§ **What to work on**
Please recast the lines below as a Markdown table with two columns, Row and Line, giving each row a number and skipping blank lines. Leave the pictures out of your answer.

§ **Entries taken from a collection**
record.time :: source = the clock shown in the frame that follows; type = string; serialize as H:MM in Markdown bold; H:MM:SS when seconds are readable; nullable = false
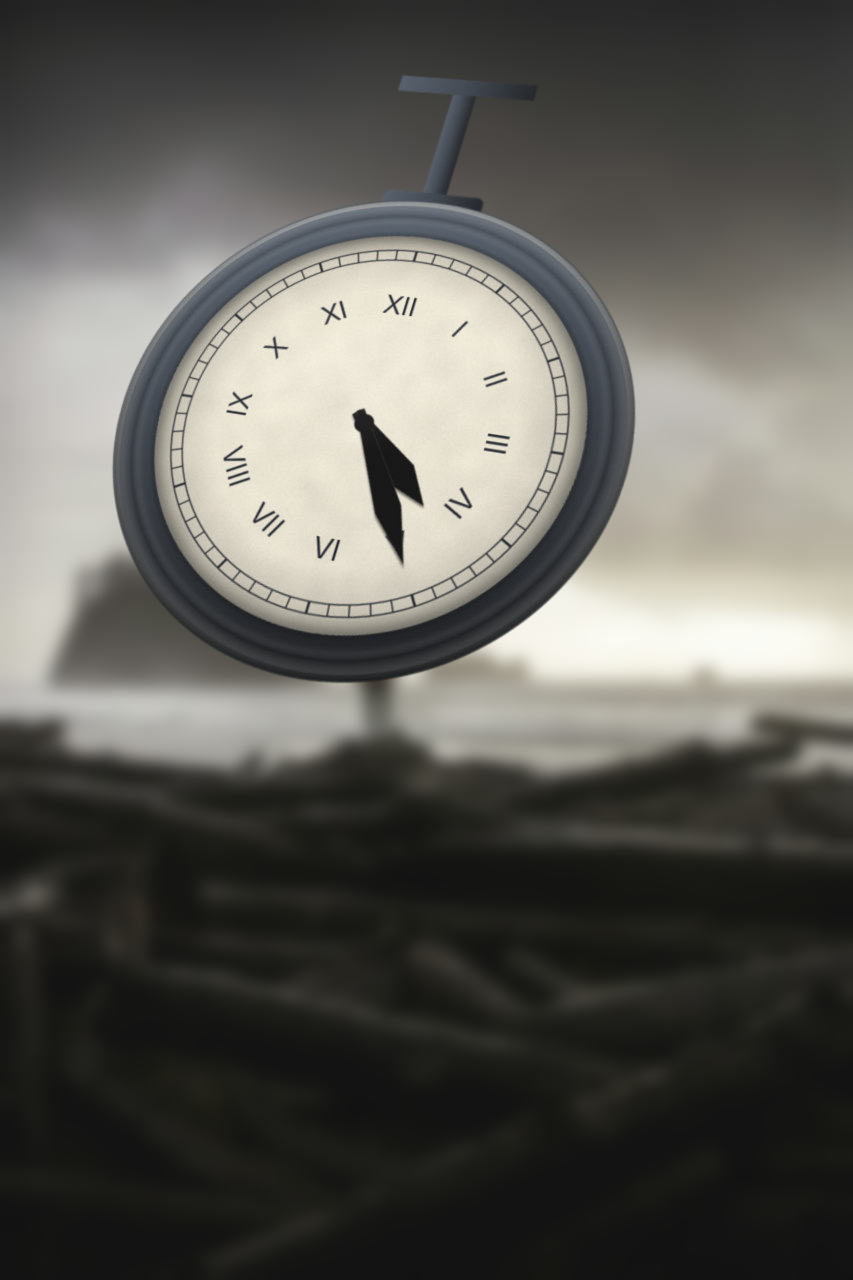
**4:25**
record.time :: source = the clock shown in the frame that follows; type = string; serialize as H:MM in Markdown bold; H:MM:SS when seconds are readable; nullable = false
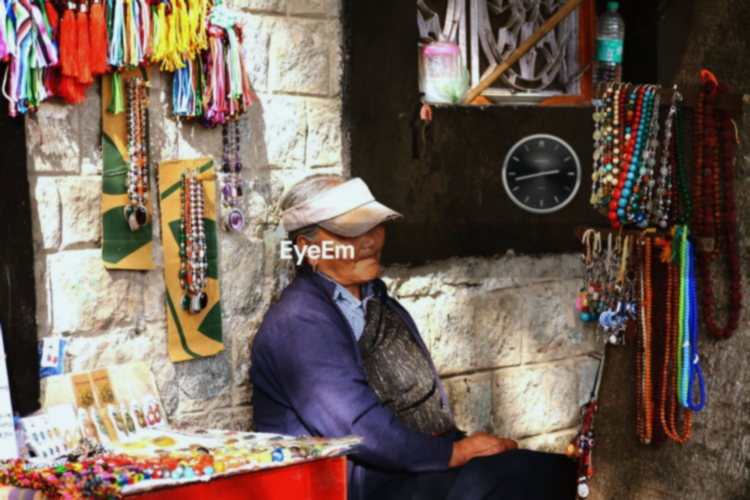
**2:43**
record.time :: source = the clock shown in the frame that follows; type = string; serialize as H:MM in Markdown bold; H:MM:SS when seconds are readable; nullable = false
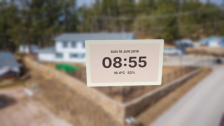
**8:55**
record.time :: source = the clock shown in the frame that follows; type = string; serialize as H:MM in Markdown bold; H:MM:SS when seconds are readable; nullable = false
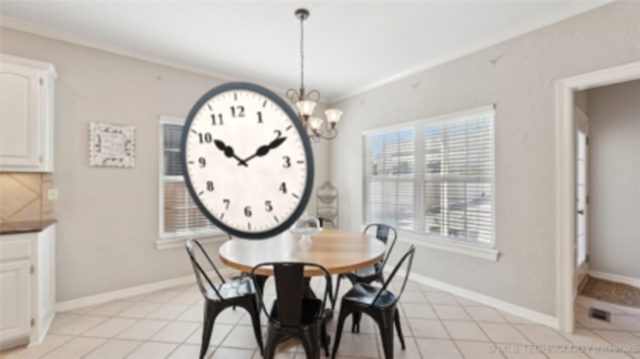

§ **Result of the task**
| Row | Line |
|---|---|
| 1 | record.time :: source = the clock shown in the frame that follows; type = string; serialize as H:MM in Markdown bold; H:MM:SS when seconds are readable; nullable = false |
| 2 | **4:25** |
| 3 | record.time :: source = the clock shown in the frame that follows; type = string; serialize as H:MM in Markdown bold; H:MM:SS when seconds are readable; nullable = false |
| 4 | **2:43** |
| 5 | record.time :: source = the clock shown in the frame that follows; type = string; serialize as H:MM in Markdown bold; H:MM:SS when seconds are readable; nullable = false |
| 6 | **8:55** |
| 7 | record.time :: source = the clock shown in the frame that follows; type = string; serialize as H:MM in Markdown bold; H:MM:SS when seconds are readable; nullable = false |